The human heart beats upwards of 100,000 times a day, and contractile forces place unique physical and regulatory demands on the protein complexes that join cardiomyocytes together to form a functional heart muscle. Mechanical coupling and chemical communication between cardiomyocytes are accomplished through a specialized adhesive structure called the intercalated disc (ICD). The ICD comprises adherens junctions and desmosomes that connect the actin and intermediate filament cytoskeletons, respectively, to the plasma membrane. ICD formation requires multiple adhesion and cytoskeletal proteins, and mutations in these proteins can cause cardiomyopathies. Yet we know little about how the actin and intermediate filament cytoskeletons are linked to the intercalated disc, the function of junctional complexes within the intercalated disc or how these adhesive structures resist the mechanical forces of contraction to preserve tissue integrity. Determining how protein complexes function at the ICD to maintain adhesive homeostasis is critical for understanding heart function and disease.
The core of the adherens junction is the cadherin-catenin complex, which is connected to the actin cytoskeleton through a-catenin. a-Catenin is multifunctional actin-binding protein that localizes to the ICD in cardiomyocytes, and loss of a-catenin function in mice causes cardiomyopathy. However, a-catenin functions in cell-cell adhesion in cardiomyocytes are poorly understood. We hypothesize that a-catenin regulates cardiomyocyte cell-cell adhesion by coupling actin and intermediate filaments to ICD junctional complexes.

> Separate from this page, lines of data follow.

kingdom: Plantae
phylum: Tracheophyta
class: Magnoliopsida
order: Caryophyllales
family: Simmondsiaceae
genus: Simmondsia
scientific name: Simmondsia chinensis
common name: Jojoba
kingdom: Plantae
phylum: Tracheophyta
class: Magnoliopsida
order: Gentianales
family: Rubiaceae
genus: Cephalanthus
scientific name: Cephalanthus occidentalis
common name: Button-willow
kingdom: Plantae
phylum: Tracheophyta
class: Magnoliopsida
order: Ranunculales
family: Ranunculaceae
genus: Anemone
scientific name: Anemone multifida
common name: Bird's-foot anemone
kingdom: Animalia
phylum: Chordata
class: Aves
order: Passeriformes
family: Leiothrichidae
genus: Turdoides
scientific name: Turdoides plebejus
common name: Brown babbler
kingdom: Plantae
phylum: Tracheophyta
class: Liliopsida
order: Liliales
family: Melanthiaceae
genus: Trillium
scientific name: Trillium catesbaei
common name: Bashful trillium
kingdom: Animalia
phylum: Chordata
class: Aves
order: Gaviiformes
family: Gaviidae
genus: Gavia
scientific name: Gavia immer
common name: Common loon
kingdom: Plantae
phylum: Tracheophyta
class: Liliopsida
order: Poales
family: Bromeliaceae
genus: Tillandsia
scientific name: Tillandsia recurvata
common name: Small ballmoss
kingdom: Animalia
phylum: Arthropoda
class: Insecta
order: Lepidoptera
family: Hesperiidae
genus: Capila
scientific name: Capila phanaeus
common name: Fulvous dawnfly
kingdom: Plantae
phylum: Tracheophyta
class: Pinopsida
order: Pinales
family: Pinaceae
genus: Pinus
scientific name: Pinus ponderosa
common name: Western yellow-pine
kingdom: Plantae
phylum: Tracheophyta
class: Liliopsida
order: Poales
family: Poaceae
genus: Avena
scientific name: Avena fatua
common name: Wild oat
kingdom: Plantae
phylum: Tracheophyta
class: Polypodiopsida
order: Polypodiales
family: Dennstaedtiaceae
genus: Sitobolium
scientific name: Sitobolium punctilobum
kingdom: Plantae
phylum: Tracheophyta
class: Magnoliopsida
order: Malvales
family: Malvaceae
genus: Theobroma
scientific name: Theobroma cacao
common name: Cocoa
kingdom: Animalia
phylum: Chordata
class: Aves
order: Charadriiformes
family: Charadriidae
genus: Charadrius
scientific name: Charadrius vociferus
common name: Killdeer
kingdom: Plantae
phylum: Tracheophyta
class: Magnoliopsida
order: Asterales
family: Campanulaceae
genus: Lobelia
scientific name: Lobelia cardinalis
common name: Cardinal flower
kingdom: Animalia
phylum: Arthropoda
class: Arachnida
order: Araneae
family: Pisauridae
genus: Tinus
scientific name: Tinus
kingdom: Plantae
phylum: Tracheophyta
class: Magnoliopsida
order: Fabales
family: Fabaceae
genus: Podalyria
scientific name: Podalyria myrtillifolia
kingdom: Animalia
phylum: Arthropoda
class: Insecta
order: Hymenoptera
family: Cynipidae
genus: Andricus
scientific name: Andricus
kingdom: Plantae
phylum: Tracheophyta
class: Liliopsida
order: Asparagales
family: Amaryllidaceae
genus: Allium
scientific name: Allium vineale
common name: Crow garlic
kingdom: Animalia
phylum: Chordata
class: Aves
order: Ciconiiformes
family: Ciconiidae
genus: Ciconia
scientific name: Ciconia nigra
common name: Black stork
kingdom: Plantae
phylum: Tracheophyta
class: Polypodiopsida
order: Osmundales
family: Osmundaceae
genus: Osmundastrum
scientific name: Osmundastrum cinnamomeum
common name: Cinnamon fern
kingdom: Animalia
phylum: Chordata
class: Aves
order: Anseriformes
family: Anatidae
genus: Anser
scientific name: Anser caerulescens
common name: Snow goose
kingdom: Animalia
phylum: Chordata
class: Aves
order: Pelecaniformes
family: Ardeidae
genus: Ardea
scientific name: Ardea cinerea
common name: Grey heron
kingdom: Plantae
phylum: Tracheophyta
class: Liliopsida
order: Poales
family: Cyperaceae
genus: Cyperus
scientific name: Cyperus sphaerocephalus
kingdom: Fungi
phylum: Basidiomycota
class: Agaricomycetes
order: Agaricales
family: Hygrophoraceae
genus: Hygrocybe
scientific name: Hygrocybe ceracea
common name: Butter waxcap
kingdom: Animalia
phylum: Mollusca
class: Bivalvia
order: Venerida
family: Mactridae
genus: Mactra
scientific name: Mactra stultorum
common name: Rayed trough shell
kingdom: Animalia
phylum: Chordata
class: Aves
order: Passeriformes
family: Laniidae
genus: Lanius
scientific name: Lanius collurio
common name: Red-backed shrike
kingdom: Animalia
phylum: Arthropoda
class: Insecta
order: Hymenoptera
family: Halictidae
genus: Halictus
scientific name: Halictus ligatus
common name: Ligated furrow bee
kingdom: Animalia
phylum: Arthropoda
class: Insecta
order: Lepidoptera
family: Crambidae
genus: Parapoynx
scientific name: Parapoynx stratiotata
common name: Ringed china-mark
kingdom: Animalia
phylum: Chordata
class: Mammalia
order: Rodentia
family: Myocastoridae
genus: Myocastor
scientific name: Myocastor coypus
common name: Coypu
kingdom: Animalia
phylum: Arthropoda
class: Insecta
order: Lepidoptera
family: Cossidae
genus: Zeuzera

The primary objective of research in the Kwiatkowski Lab is to identify the mechanistic role of the cadherin-catenin complex in cardiomyocyte adhesion. Current research projects aim to:
1) Define the actomyosin linkage to the adherens junction in cardiomyocytes.
2) Identify a-catenin functions required for cardiomyocyte adhesion
3) Determine a-catenin/plakophilin functions in the organization and integration of actin and intermediate filaments at the ICD
The molecular mechanisms that underlie cytoskeletal organization and integration at the intercalated disc are largely unknown. Our work seeks to develop new tools and acquire new knowledge about the mechanisms of cell-cell adhesion in cardiomyocytes, which in turn will provide a molecular foundation for assessing the impact of mutations in ICD proteins on cardiac pathophysiology and inform the development of new strategies for the treatment of cardiomyopathies.